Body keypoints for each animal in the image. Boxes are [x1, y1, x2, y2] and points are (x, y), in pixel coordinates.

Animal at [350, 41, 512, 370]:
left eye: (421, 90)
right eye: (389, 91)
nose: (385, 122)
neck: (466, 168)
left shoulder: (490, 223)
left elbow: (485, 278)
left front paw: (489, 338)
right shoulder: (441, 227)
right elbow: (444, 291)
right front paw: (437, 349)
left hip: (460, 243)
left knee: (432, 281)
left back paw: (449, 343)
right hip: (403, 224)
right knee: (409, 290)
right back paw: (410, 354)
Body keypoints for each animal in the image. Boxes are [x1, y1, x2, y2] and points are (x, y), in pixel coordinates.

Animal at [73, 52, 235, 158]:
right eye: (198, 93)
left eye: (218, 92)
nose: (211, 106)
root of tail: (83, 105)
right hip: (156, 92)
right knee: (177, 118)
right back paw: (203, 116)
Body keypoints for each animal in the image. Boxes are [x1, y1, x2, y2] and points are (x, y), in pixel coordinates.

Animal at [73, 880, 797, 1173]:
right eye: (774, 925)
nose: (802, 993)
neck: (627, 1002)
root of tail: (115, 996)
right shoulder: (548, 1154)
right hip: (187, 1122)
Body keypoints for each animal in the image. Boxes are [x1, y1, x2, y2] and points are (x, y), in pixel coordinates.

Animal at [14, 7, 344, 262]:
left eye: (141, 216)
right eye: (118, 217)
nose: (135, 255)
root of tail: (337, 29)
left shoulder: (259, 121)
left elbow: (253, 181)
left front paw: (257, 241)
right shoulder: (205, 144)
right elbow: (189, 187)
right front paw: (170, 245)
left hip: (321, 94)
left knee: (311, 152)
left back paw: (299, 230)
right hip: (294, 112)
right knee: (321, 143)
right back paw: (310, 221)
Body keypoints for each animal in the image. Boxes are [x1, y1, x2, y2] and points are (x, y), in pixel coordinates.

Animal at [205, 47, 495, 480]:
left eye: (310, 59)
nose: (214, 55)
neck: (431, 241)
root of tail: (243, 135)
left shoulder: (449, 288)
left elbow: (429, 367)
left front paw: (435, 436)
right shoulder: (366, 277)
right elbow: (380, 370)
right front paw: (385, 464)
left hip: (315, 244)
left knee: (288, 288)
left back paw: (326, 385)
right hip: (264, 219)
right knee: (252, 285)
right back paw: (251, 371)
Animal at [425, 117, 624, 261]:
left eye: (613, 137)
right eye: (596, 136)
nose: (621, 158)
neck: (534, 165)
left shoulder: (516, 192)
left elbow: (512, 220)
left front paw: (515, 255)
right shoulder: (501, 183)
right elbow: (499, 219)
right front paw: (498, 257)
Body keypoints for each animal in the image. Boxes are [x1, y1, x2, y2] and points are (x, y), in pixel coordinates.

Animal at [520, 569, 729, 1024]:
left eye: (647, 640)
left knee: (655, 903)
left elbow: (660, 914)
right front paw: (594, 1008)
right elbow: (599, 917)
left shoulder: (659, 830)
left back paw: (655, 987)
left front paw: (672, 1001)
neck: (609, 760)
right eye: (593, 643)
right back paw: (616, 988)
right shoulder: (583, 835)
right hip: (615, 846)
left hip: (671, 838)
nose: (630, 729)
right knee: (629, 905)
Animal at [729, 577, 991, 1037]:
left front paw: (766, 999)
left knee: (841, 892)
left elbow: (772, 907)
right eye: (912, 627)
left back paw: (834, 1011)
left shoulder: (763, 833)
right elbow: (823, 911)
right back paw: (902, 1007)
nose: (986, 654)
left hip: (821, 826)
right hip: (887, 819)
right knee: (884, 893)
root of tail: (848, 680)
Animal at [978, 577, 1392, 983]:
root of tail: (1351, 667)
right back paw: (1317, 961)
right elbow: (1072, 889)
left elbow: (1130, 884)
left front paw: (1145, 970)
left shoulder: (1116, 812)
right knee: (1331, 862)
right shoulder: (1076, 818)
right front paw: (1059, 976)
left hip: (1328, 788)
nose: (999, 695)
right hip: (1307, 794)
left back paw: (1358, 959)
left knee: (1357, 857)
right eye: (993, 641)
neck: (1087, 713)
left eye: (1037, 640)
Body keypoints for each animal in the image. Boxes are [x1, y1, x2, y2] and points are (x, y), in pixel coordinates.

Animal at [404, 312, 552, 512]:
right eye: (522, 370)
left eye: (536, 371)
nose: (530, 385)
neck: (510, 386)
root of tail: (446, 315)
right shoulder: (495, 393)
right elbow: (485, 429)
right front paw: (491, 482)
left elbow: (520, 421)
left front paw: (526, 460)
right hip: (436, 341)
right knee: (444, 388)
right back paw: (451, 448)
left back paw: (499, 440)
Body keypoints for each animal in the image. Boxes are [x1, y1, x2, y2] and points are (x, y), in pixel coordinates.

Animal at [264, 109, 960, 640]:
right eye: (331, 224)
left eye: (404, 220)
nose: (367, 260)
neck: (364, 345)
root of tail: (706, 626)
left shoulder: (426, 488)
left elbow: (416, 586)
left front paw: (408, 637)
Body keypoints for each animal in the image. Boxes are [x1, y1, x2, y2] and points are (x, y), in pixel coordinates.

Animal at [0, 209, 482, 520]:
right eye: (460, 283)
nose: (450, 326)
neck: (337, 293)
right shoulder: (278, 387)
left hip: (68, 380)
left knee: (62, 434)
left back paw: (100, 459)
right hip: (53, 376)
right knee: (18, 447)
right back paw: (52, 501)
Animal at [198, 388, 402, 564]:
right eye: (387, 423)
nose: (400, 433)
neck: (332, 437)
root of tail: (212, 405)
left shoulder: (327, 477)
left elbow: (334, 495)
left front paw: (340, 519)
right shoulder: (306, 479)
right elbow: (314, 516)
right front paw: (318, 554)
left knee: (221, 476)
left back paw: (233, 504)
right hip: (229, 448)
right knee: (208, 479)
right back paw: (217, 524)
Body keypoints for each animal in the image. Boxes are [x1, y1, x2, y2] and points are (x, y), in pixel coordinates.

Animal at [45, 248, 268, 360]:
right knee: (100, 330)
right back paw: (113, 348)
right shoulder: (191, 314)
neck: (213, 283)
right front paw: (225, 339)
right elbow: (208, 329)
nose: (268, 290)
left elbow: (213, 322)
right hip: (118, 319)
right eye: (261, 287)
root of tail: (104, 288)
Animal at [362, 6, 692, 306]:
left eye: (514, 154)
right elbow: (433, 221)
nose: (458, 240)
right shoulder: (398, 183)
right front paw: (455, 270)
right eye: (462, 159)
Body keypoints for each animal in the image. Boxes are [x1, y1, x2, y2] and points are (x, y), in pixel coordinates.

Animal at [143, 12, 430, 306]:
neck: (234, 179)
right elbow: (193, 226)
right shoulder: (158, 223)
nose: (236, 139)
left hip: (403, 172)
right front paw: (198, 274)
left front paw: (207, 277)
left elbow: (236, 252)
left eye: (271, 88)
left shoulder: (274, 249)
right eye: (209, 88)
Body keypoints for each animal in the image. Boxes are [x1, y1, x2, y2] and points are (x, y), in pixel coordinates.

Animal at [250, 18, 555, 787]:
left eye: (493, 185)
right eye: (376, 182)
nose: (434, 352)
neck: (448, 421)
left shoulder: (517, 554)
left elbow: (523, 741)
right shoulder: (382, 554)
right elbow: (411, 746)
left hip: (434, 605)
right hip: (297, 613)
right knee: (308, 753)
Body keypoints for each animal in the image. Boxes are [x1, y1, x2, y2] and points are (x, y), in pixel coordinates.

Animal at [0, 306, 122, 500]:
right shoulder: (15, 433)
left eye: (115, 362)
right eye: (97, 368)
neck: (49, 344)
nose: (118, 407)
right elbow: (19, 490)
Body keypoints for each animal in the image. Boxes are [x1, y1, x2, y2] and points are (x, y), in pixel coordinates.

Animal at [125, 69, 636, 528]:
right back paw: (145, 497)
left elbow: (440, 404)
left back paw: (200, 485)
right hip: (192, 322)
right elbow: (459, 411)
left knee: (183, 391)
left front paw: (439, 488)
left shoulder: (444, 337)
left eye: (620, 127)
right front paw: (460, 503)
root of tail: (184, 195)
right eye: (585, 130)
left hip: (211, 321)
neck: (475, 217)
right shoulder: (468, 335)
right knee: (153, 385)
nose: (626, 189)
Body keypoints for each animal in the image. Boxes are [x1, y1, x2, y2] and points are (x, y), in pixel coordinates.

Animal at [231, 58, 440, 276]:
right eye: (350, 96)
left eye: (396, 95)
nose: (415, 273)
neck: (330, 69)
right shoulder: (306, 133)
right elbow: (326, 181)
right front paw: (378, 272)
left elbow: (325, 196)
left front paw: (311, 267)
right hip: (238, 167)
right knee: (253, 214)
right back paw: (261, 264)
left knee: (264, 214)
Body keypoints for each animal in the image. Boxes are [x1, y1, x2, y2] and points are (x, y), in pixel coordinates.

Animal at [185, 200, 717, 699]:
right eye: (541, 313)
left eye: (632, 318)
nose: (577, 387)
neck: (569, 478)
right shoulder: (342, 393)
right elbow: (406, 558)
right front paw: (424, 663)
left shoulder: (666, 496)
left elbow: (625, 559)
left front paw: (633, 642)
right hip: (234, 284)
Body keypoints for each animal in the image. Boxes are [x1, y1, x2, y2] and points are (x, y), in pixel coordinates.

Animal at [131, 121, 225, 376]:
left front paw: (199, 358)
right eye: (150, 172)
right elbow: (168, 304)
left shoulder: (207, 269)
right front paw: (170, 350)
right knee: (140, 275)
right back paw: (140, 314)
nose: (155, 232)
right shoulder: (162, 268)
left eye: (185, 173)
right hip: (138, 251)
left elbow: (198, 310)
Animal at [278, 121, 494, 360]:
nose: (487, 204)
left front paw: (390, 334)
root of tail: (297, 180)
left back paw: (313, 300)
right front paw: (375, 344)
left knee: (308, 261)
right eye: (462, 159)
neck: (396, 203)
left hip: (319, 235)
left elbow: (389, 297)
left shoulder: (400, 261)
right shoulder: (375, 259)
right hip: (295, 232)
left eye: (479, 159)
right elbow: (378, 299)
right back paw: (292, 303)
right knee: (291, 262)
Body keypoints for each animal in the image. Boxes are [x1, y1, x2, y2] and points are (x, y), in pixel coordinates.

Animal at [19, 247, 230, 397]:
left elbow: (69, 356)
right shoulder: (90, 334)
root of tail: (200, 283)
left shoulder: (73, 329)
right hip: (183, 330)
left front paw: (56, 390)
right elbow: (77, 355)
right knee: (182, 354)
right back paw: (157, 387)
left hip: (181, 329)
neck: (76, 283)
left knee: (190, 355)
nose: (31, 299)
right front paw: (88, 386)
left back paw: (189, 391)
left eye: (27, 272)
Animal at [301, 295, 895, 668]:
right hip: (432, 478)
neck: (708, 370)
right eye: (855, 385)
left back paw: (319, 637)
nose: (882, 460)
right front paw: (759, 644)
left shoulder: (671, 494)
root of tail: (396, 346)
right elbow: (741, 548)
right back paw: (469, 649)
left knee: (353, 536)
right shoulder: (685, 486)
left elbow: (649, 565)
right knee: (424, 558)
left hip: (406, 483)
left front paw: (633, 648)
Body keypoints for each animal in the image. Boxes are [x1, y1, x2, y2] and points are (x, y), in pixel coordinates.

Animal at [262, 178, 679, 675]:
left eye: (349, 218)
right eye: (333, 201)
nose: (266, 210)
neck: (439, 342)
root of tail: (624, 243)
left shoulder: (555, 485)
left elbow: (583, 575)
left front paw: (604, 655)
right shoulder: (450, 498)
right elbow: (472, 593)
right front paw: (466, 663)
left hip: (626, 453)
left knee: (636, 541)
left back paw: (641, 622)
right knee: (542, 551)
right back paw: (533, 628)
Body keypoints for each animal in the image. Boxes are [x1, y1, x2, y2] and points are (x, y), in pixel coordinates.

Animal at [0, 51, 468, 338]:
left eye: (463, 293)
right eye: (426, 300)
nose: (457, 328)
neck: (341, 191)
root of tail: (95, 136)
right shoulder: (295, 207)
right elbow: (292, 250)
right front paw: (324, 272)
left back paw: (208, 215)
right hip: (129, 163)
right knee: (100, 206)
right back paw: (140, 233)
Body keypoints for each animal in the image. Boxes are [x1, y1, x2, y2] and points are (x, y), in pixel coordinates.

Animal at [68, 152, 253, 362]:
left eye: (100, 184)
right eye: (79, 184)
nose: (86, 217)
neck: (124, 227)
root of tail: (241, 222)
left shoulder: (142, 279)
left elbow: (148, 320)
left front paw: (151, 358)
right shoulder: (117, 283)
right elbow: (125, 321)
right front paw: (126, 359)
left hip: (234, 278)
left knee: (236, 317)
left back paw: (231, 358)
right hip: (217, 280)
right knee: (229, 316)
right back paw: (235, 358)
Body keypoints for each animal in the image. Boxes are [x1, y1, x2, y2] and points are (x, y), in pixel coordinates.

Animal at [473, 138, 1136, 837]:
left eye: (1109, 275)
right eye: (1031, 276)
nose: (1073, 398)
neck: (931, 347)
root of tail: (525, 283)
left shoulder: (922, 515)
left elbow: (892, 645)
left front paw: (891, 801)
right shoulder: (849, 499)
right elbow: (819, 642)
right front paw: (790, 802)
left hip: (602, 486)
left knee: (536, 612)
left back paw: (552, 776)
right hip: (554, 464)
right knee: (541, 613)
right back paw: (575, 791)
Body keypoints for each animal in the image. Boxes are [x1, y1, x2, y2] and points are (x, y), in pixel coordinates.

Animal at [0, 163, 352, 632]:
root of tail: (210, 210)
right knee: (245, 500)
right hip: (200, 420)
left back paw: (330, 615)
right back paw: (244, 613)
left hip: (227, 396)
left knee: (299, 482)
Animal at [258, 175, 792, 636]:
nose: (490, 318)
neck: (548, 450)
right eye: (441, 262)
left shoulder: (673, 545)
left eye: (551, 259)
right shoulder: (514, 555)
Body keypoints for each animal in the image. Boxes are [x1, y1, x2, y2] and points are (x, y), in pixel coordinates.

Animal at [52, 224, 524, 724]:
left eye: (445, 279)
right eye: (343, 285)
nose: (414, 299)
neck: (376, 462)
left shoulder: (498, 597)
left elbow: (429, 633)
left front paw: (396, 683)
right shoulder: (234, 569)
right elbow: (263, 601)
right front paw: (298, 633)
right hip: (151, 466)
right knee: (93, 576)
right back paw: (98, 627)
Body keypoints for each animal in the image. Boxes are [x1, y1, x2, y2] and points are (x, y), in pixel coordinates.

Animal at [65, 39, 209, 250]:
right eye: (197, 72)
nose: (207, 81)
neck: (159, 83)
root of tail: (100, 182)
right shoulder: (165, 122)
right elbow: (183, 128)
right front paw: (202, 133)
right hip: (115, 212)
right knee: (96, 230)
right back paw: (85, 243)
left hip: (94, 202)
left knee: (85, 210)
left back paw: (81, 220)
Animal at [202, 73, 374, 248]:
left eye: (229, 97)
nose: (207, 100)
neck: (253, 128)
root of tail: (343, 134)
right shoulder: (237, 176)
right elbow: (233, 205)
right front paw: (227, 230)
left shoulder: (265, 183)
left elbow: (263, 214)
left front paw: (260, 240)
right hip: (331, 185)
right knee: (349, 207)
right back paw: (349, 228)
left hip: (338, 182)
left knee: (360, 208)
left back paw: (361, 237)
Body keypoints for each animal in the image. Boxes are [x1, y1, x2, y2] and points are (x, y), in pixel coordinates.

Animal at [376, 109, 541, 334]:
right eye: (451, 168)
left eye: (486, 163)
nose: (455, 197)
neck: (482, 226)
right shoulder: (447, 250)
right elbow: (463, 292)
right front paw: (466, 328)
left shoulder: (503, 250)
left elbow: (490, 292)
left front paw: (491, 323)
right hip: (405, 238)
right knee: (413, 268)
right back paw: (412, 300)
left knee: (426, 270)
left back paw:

==============================

- [What is required]:
Print, from the entries above, the line with "root of tail: (95, 136)", the line with "right back paw: (140, 233)" and all lines between them, exactly and with nothing else.

- [Result of this task]:
root of tail: (95, 136)
right shoulder: (295, 207)
right elbow: (292, 250)
right front paw: (324, 272)
left back paw: (208, 215)
right hip: (129, 163)
right knee: (100, 206)
right back paw: (140, 233)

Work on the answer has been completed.